Description of the task: Beginning at the line that mentions "right eye: (202, 153)", retype the rest of the records below exactly. Pictures are not part of the copy.

#####

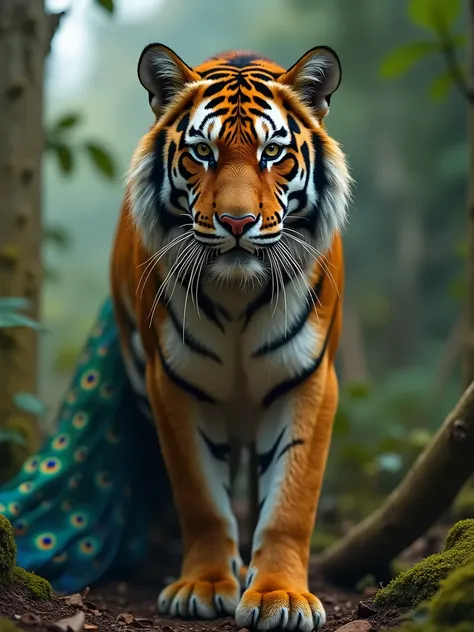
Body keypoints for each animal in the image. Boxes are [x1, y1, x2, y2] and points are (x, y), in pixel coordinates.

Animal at [109, 40, 350, 632]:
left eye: (272, 153)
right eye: (202, 153)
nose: (238, 223)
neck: (239, 295)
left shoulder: (309, 380)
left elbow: (290, 501)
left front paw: (280, 595)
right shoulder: (172, 383)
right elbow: (200, 496)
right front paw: (204, 584)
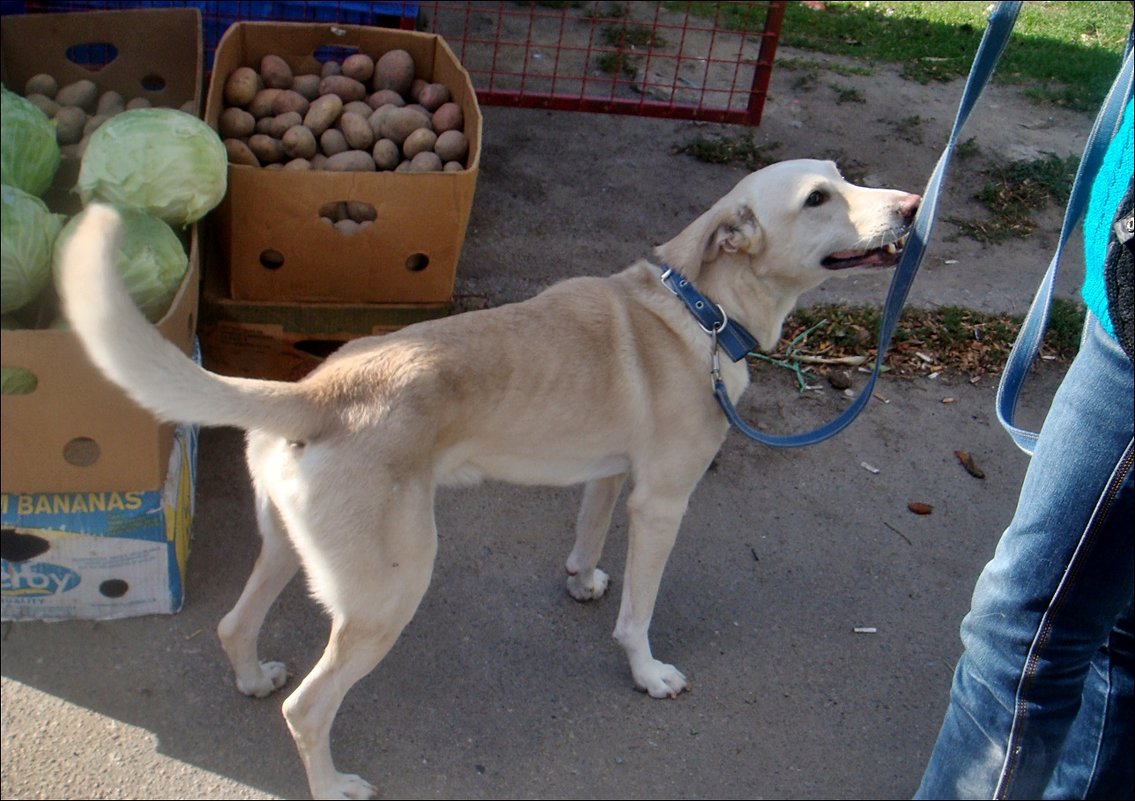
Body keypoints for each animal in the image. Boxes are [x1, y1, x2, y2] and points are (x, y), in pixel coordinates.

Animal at [57, 157, 917, 798]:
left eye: (842, 175)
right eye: (817, 198)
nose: (912, 207)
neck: (699, 308)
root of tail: (317, 389)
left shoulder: (612, 478)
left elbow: (587, 537)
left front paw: (580, 580)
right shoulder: (662, 503)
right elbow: (638, 615)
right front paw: (646, 673)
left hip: (291, 552)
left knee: (235, 626)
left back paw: (252, 676)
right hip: (388, 593)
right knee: (309, 707)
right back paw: (332, 783)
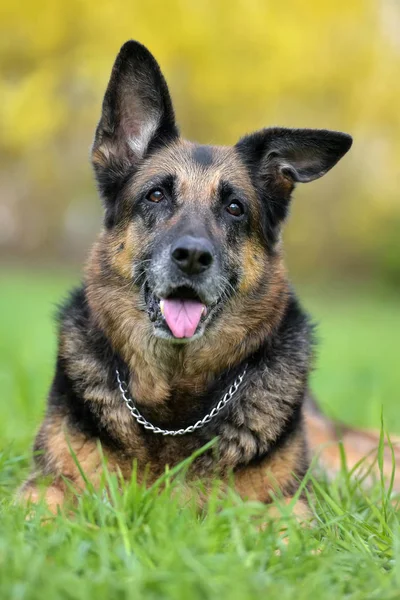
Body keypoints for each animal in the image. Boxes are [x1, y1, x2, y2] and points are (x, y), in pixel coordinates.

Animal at [21, 39, 400, 512]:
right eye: (156, 195)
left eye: (234, 208)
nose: (192, 257)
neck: (174, 404)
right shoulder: (42, 486)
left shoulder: (290, 503)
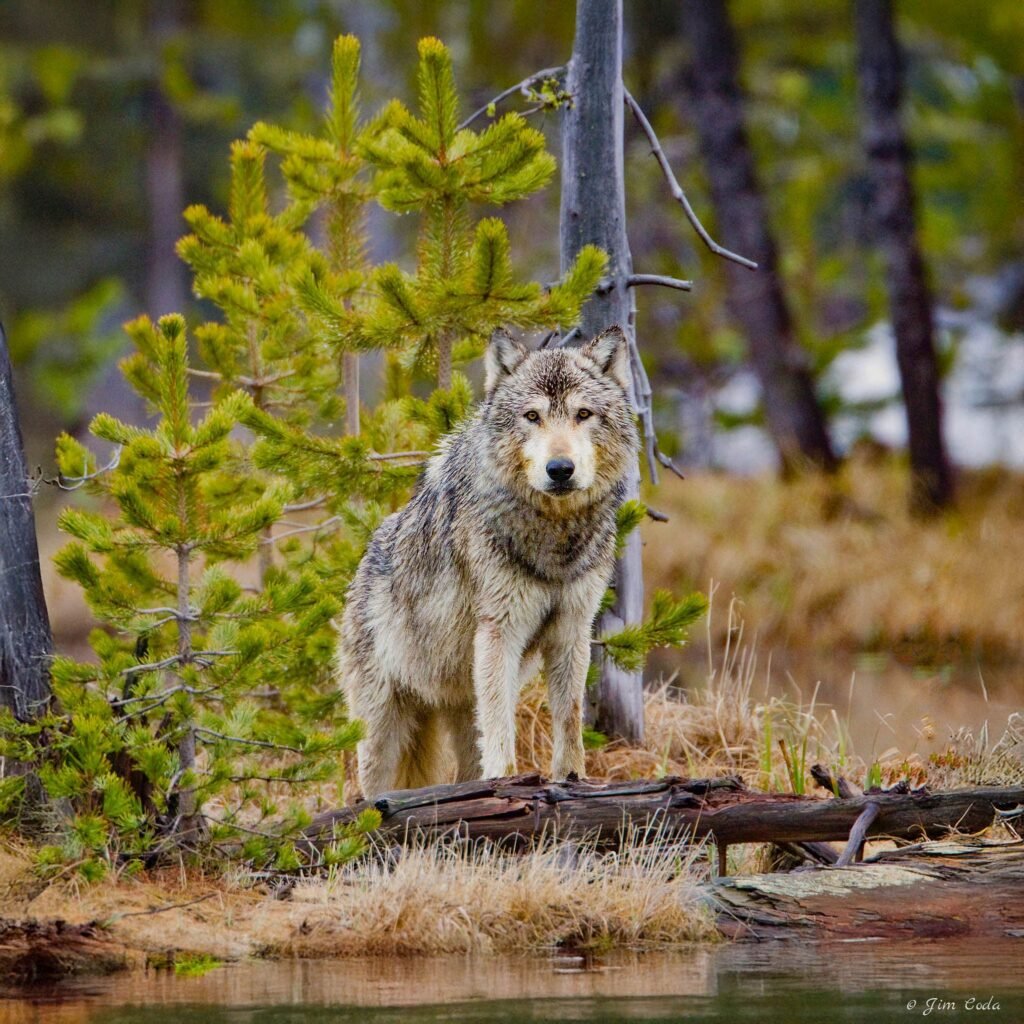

#####

Written answer:
right eye: (202, 153)
nose: (238, 223)
neck: (239, 295)
left shoulder: (309, 380)
left elbow: (290, 501)
left front paw: (280, 595)
right shoulder: (172, 383)
right elbow: (200, 496)
right front paw: (204, 584)
Body keypoints for each animal in the image. Boxes are [x1, y1, x2, y2] and points are (x, y), in pixel coordinates.

Animal at [57, 157, 917, 798]:
left eye: (842, 175)
right eye: (817, 198)
nose: (912, 207)
neck: (699, 308)
root of tail: (317, 389)
left shoulder: (612, 478)
left elbow: (587, 537)
left front paw: (580, 580)
right shoulder: (662, 503)
right elbow: (638, 615)
right front paw: (646, 673)
left hip: (291, 552)
left knee: (235, 626)
left back paw: (252, 676)
right hip: (388, 593)
right knee: (309, 707)
right back paw: (332, 783)
Body keypoints for each animal in the image. Boxes are [x1, y1, x2, y2] and points are (x, y), in pixel coordinates.

Animal at [21, 39, 400, 512]:
right eye: (156, 195)
left eye: (234, 208)
nose: (192, 257)
neck: (174, 404)
right shoulder: (42, 486)
left shoulder: (290, 503)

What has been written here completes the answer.